### Task to carry out
Look for the line that has "Хома отходит к клиросу и" in the material below; please repeat it and every line after it, exactly, up to and including the line that has "Entre elas a", and nothing else.

### Records shown
BEGIN

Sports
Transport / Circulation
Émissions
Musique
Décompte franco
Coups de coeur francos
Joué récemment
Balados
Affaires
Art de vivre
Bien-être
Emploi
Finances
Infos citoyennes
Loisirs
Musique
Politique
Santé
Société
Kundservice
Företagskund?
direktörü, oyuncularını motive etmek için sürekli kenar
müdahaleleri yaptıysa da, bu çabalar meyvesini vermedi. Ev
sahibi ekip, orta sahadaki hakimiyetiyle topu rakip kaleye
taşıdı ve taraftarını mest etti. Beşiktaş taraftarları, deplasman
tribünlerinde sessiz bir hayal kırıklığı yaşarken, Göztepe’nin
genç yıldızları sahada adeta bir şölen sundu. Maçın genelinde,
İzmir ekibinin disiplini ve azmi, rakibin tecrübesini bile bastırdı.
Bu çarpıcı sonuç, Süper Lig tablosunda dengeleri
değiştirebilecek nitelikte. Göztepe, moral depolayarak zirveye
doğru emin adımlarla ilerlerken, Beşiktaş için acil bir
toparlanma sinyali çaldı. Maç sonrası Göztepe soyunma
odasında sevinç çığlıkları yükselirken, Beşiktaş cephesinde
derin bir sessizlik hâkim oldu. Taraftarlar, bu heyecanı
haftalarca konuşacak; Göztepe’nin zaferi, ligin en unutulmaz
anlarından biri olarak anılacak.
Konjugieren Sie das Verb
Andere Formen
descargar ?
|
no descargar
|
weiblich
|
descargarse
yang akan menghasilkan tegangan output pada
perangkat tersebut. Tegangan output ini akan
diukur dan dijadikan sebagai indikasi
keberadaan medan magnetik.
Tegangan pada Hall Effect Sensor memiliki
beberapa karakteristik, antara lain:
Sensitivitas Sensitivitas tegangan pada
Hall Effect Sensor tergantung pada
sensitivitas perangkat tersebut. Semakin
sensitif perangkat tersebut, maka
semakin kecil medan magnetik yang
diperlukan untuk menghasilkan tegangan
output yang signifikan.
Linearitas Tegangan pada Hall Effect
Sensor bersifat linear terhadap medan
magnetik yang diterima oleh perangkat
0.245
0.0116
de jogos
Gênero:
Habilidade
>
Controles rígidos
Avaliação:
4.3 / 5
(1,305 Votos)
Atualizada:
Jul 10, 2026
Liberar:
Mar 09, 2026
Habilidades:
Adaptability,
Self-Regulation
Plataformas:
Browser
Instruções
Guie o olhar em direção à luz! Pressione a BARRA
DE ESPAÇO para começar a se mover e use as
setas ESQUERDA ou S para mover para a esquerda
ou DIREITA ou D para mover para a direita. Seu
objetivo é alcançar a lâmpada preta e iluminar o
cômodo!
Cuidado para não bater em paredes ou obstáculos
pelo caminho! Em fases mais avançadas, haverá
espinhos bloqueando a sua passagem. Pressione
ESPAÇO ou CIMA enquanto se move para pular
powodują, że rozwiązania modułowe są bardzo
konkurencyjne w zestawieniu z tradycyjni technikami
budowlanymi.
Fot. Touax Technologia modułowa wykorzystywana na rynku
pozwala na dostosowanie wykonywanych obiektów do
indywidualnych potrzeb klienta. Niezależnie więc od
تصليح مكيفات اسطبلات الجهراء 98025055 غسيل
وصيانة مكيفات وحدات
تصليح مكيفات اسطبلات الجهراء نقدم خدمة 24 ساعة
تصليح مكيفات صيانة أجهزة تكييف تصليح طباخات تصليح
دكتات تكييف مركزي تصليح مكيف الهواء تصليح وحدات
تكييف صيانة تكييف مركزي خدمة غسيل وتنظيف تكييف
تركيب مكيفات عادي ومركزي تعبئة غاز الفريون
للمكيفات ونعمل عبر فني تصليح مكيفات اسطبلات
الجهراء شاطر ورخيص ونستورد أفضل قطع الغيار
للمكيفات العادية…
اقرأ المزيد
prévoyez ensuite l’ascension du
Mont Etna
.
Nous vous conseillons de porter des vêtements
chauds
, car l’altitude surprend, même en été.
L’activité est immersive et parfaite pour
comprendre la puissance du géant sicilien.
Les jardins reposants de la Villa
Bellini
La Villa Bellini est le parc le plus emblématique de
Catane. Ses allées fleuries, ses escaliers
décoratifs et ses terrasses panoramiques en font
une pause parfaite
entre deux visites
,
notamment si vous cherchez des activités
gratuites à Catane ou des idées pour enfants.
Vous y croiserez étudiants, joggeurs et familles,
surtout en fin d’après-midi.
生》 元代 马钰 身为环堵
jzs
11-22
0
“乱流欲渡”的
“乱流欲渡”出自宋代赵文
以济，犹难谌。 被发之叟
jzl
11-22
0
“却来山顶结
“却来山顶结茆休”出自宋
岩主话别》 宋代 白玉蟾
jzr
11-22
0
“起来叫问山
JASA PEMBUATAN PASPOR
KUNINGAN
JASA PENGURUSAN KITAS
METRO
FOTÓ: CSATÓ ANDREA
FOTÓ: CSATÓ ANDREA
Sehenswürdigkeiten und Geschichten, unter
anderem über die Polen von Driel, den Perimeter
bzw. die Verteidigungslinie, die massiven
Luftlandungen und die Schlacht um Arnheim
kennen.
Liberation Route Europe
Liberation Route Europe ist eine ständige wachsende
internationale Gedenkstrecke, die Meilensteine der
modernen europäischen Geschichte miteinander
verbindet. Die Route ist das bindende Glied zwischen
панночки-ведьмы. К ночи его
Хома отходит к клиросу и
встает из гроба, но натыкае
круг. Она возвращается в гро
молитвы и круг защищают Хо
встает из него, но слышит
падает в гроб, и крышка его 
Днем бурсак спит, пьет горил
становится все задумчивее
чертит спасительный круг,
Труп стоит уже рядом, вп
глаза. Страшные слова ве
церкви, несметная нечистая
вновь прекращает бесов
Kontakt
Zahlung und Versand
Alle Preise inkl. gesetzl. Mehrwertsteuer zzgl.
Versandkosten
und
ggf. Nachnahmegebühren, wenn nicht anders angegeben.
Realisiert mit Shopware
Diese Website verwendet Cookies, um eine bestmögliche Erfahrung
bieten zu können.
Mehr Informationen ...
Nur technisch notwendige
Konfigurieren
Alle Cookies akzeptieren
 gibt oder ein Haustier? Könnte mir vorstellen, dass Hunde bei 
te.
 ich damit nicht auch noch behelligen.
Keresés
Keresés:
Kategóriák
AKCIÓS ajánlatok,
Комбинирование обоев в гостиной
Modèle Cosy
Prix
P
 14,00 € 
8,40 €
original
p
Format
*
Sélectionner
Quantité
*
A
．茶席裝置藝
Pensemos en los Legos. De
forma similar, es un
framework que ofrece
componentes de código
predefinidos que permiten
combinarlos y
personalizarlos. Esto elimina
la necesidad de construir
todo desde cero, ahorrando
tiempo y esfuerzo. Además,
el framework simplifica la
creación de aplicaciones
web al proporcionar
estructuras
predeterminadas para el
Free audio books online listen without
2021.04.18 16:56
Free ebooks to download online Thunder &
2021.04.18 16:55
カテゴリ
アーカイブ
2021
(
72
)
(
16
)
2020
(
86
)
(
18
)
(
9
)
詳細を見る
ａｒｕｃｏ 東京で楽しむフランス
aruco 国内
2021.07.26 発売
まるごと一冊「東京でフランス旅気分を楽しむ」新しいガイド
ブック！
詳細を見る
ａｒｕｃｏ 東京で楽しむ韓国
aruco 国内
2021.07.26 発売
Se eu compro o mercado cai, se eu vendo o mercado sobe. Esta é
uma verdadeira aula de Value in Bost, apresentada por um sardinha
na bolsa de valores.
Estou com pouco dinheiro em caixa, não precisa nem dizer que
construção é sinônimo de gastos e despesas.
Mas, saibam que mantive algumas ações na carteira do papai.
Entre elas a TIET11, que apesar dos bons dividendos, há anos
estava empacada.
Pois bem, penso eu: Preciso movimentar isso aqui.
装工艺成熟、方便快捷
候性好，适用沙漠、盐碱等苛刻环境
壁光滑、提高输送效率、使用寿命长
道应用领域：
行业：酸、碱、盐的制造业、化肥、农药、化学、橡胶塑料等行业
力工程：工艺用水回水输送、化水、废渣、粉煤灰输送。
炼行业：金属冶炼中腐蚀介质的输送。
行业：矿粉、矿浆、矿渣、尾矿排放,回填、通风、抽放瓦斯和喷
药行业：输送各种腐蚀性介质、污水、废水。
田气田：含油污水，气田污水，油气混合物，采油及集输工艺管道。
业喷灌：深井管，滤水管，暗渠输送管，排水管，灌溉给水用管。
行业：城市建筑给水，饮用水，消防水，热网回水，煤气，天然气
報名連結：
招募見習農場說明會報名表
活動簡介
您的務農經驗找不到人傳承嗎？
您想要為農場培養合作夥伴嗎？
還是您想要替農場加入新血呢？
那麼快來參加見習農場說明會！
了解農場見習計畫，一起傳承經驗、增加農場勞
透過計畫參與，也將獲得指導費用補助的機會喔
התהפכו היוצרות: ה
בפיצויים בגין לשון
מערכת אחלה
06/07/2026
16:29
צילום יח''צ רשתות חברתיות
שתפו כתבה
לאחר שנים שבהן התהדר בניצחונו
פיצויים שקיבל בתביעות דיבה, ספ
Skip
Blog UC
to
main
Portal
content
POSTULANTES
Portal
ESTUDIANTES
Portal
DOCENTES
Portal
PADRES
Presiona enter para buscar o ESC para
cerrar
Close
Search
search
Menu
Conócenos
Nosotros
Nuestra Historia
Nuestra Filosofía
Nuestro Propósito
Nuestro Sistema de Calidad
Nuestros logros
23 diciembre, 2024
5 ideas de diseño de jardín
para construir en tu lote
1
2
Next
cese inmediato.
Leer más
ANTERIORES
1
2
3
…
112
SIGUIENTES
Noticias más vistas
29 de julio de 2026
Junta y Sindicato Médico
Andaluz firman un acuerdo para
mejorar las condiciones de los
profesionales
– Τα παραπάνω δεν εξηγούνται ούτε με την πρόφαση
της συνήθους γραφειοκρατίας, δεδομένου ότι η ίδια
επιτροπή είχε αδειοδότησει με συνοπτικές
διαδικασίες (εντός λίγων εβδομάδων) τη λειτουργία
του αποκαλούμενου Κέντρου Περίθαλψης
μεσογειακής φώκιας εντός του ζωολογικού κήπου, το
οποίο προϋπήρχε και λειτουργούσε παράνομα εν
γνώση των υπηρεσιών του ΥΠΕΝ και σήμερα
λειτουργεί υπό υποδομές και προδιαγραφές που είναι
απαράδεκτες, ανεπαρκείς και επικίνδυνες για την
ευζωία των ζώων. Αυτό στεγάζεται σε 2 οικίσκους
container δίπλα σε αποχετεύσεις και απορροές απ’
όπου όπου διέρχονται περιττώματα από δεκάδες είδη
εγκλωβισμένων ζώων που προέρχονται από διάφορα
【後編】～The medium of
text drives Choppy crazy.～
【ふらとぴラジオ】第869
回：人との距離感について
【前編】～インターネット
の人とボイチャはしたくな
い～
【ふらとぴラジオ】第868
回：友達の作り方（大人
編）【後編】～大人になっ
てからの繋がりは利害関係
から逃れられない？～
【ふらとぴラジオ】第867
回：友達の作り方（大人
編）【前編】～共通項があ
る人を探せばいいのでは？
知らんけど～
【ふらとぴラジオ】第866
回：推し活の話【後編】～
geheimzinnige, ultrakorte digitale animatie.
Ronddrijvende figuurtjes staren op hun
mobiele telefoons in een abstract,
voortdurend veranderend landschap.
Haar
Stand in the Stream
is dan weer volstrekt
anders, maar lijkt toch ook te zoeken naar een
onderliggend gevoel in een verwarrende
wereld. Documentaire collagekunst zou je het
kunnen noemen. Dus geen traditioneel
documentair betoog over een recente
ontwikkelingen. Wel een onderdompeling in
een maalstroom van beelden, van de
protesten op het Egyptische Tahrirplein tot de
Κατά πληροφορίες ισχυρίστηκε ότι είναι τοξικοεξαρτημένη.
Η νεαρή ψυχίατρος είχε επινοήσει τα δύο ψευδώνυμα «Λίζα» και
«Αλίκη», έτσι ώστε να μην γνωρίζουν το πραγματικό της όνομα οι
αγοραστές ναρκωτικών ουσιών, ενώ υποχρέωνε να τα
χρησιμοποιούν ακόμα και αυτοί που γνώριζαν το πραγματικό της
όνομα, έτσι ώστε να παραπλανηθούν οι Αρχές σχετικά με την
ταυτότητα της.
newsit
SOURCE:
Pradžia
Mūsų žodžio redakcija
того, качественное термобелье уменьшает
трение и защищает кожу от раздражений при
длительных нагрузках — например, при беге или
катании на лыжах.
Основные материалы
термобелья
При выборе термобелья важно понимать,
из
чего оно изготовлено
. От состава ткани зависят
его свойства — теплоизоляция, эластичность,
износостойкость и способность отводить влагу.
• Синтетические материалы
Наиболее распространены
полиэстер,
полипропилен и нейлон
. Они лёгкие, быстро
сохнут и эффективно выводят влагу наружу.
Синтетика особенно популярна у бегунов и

END

### Exercise result
Хома отходит к клиросу и
встает из гроба, но натыкае
круг. Она возвращается в гро
молитвы и круг защищают Хо
встает из него, но слышит
падает в гроб, и крышка его 
Днем бурсак спит, пьет горил
становится все задумчивее
чертит спасительный круг,
Труп стоит уже рядом, вп
глаза. Страшные слова ве
церкви, несметная нечистая
вновь прекращает бесов
Kontakt
Zahlung und Versand
Alle Preise inkl. gesetzl. Mehrwertsteuer zzgl.
Versandkosten
und
ggf. Nachnahmegebühren, wenn nicht anders angegeben.
Realisiert mit Shopware
Diese Website verwendet Cookies, um eine bestmögliche Erfahrung
bieten zu können.
Mehr Informationen ...
Nur technisch notwendige
Konfigurieren
Alle Cookies akzeptieren
 gibt oder ein Haustier? Könnte mir vorstellen, dass Hunde bei 
te.
 ich damit nicht auch noch behelligen.
Keresés
Keresés:
Kategóriák
AKCIÓS ajánlatok,
Комбинирование обоев в гостиной
Modèle Cosy
Prix
P
 14,00 € 
8,40 €
original
p
Format
*
Sélectionner
Quantité
*
A
．茶席裝置藝
Pensemos en los Legos. De
forma similar, es un
framework que ofrece
componentes de código
predefinidos que permiten
combinarlos y
personalizarlos. Esto elimina
la necesidad de construir
todo desde cero, ahorrando
tiempo y esfuerzo. Además,
el framework simplifica la
creación de aplicaciones
web al proporcionar
estructuras
predeterminadas para el
Free audio books online listen without
2021.04.18 16:56
Free ebooks to download online Thunder &
2021.04.18 16:55
カテゴリ
アーカイブ
2021
(
72
)
(
16
)
2020
(
86
)
(
18
)
(
9
)
詳細を見る
ａｒｕｃｏ 東京で楽しむフランス
aruco 国内
2021.07.26 発売
まるごと一冊「東京でフランス旅気分を楽しむ」新しいガイド
ブック！
詳細を見る
ａｒｕｃｏ 東京で楽しむ韓国
aruco 国内
2021.07.26 発売
Se eu compro o mercado cai, se eu vendo o mercado sobe. Esta é
uma verdadeira aula de Value in Bost, apresentada por um sardinha
na bolsa de valores.
Estou com pouco dinheiro em caixa, não precisa nem dizer que
construção é sinônimo de gastos e despesas.
Mas, saibam que mantive algumas ações na carteira do papai.
Entre elas a TIET11, que apesar dos bons dividendos, há anos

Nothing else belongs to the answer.